─── Given records

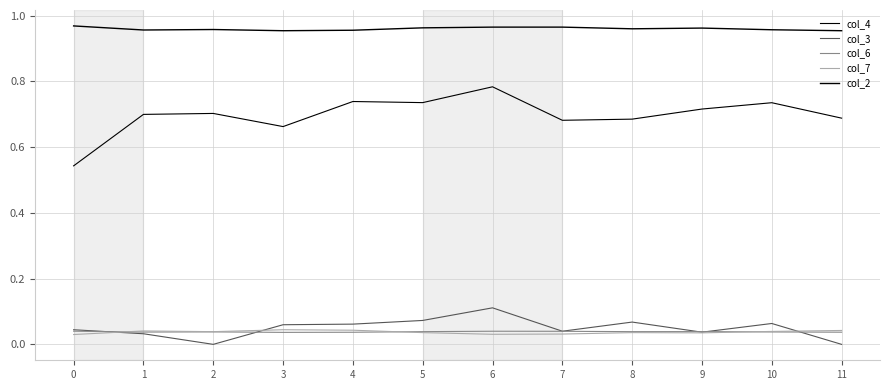

How many lines are shown in the chart?

5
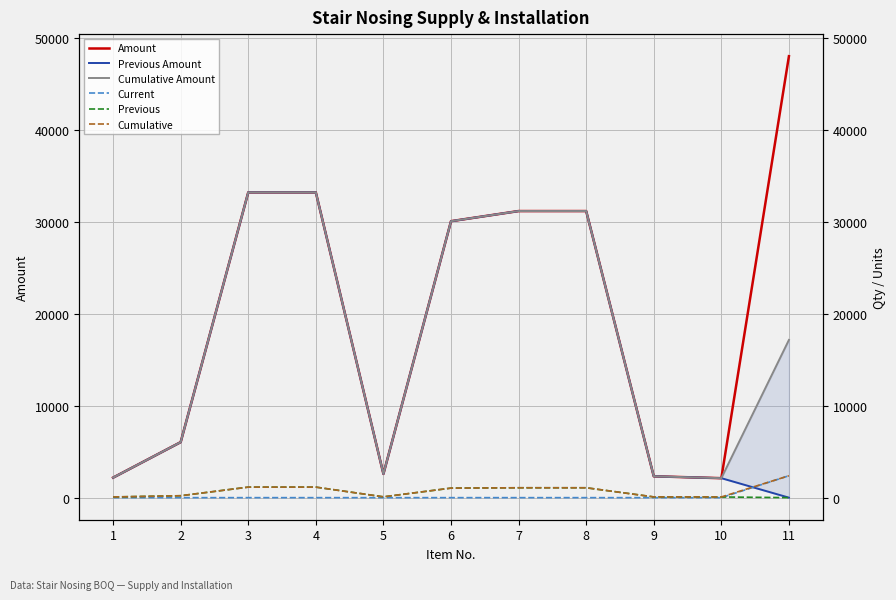

How many distinct data groups are displayed?

6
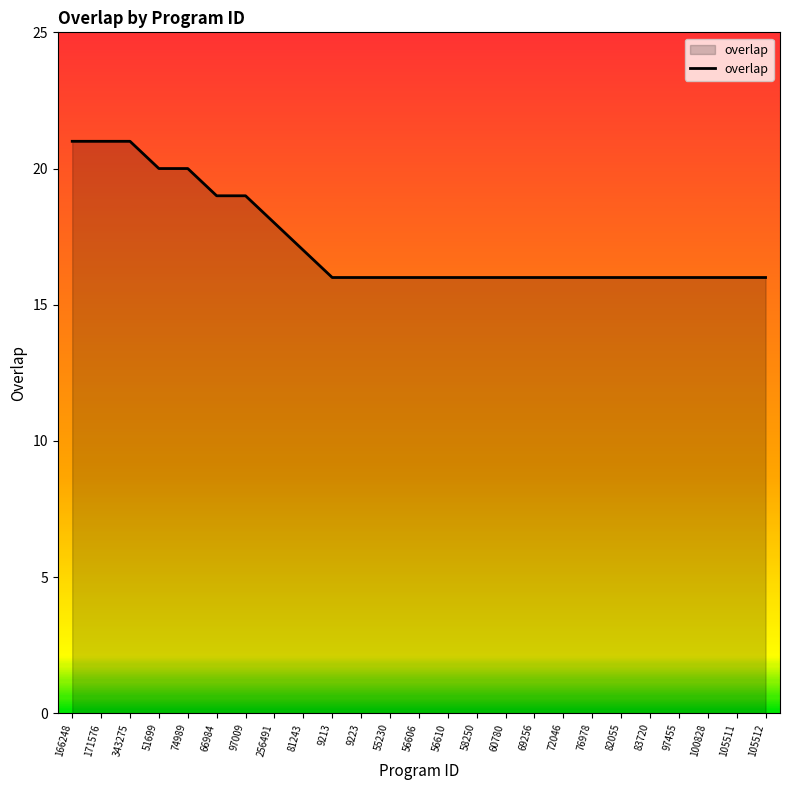

What is the smallest value displayed?

16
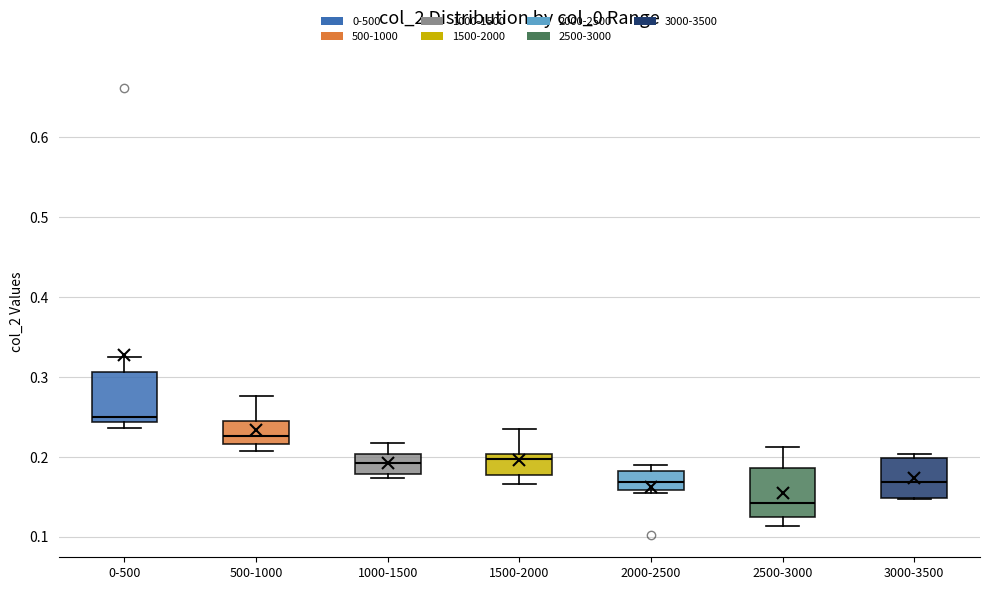

Reading left to right, read every box against the y-axis: the position of its median line, the range the box covers, and the ends of its whiskers. The values are not printed on the chart, so give them approximately, as read against the axis.

0-500: median 0.25, box 0.24 to 0.31, whiskers 0.24 (just below the box's lower edge) to 0.32
500-1000: median 0.23, box 0.22 to 0.25, whiskers 0.21 to 0.28
1000-1500: median 0.19, box 0.18 to 0.20, whiskers 0.17 to 0.22
1500-2000: median 0.20 (just below the box's upper edge), box 0.18 to 0.20, whiskers 0.17 to 0.23
2000-2500: median 0.17, box 0.16 to 0.18, whiskers 0.15 to 0.19
2500-3000: median 0.14, box 0.13 to 0.19, whiskers 0.11 to 0.21
3000-3500: median 0.17, box 0.15 to 0.20, whiskers 0.15 to 0.20 (just above the box's upper edge)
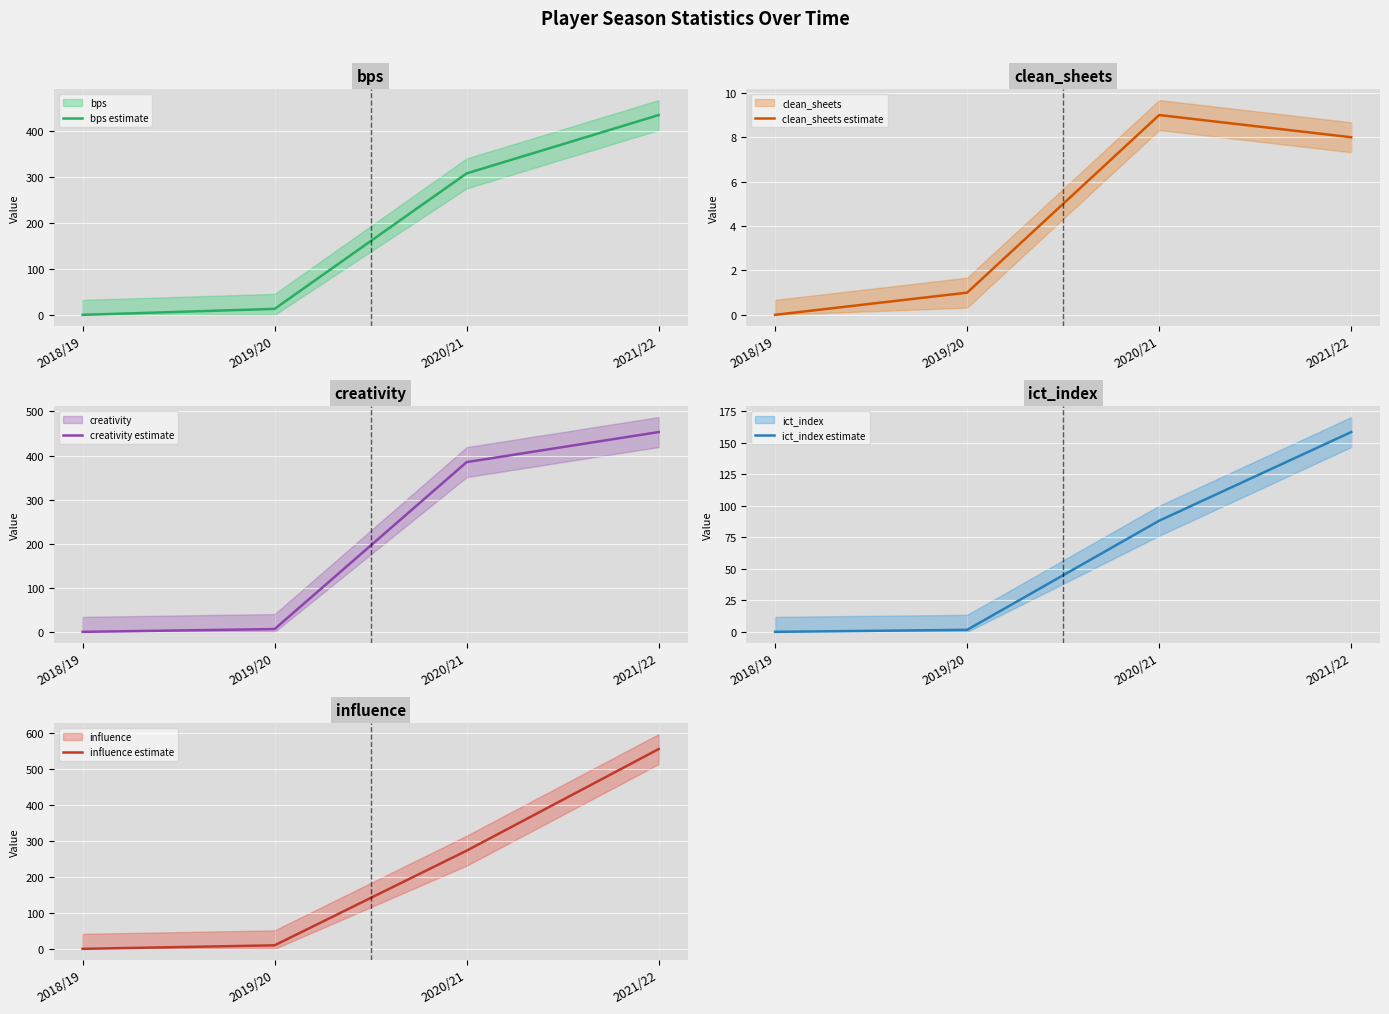

What is the total value across all series at 2019/20?

31.7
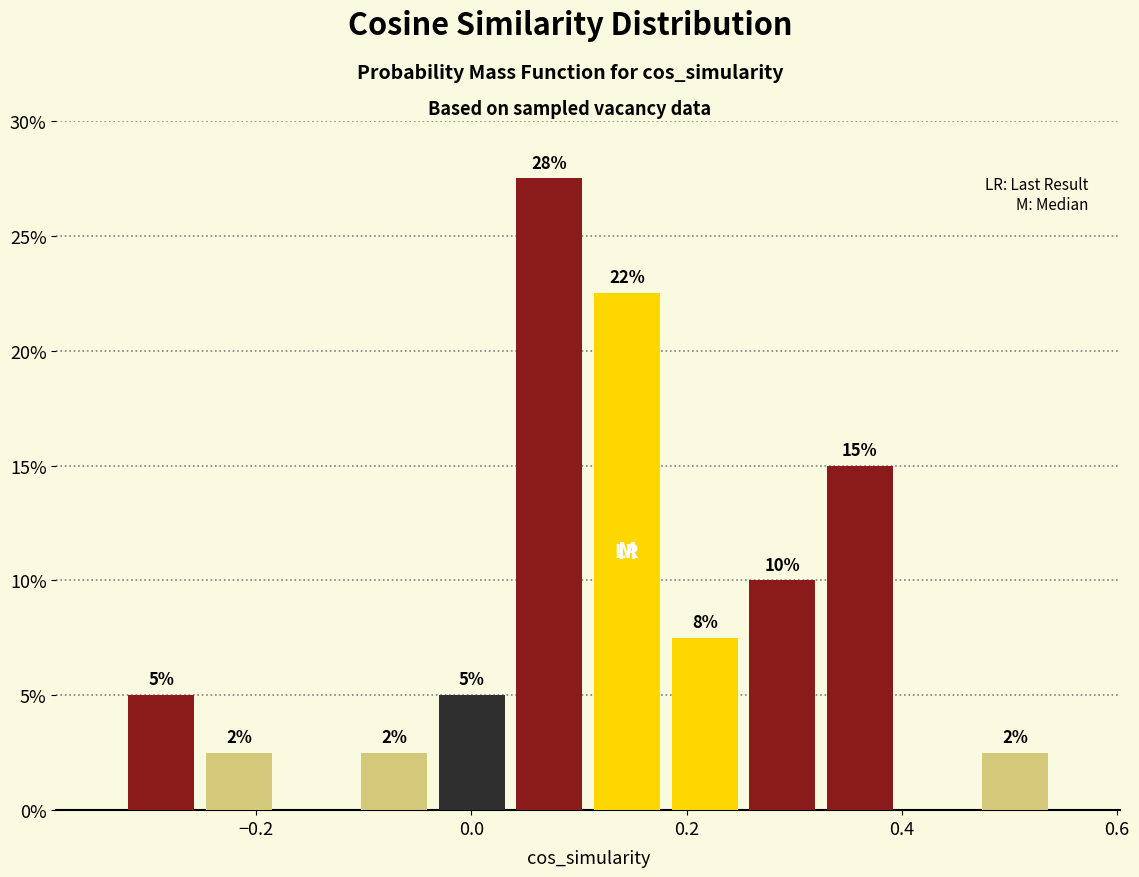

Around what value on the x-axis is the tallest bar? Give the approximate position of its centre, as read against the axis.

0.08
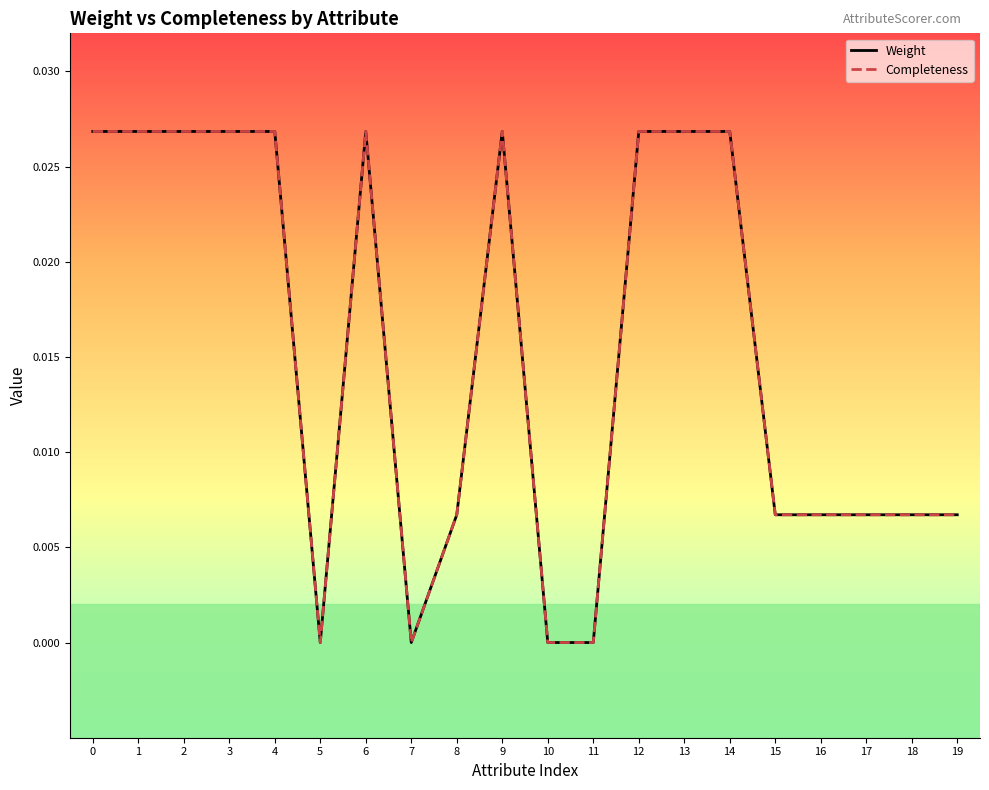

Does the chart display data point markers on the line(s)?

No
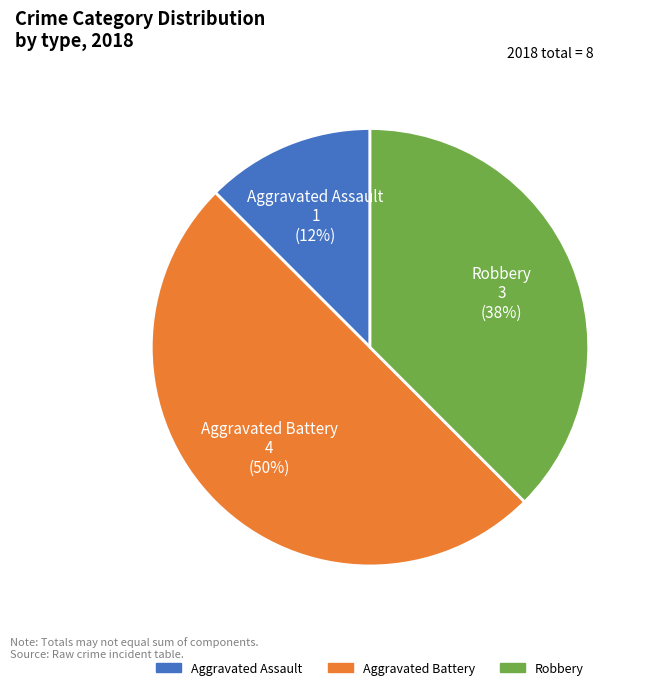

Do Aggravated Assault and Aggravated Battery together represent more than half of the pie?

Yes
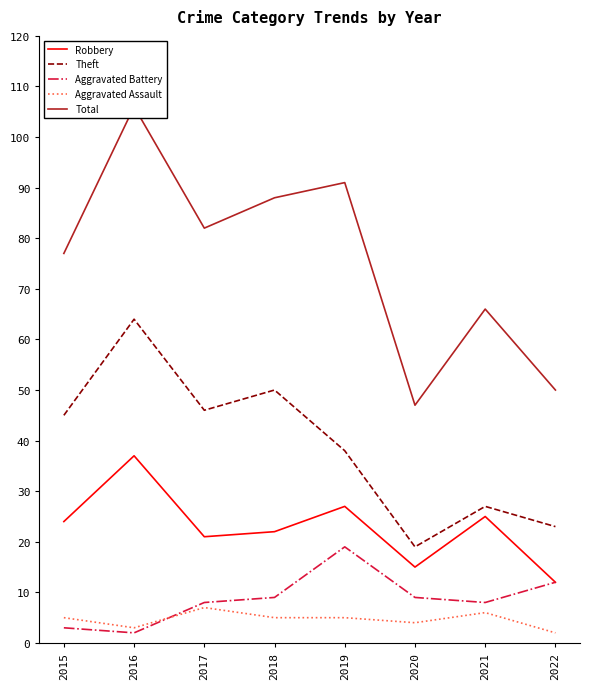

True or false: Theft and Aggravated Battery intersect in this chart.

False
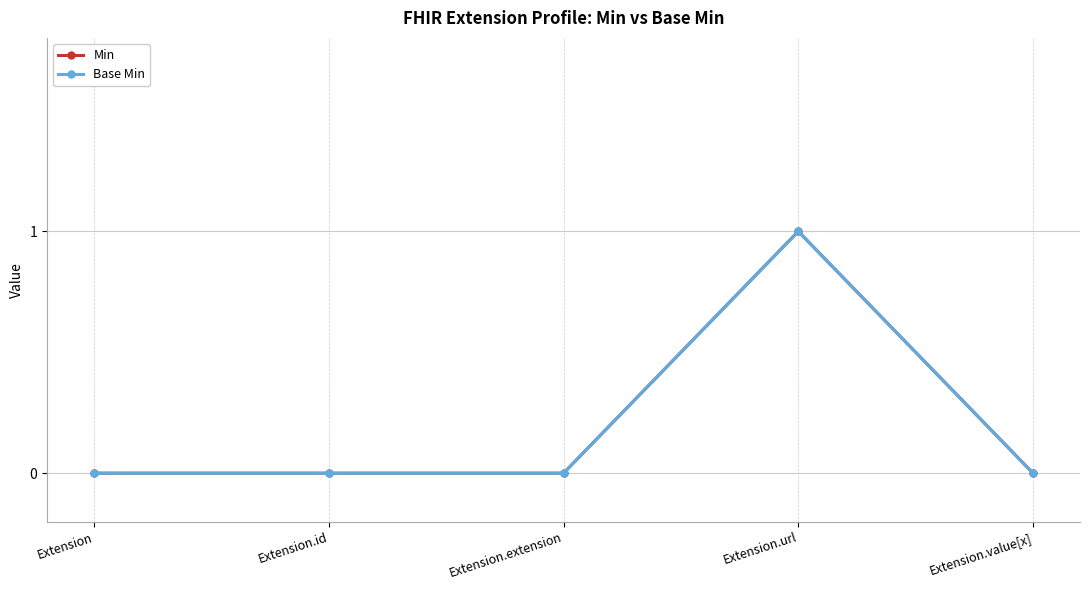

Which series has the largest total across all categories?

Min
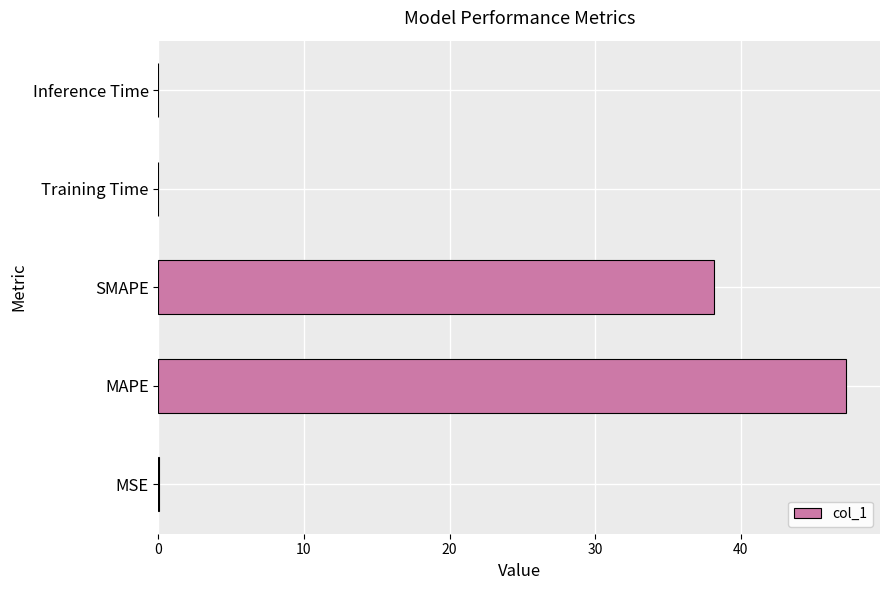

What is the sum of all values?

85.4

──────

- Exercise aim
Count the lines in the data above that contain the string "total", matching case exactly. Reply with the number alone.

- Problem solution
2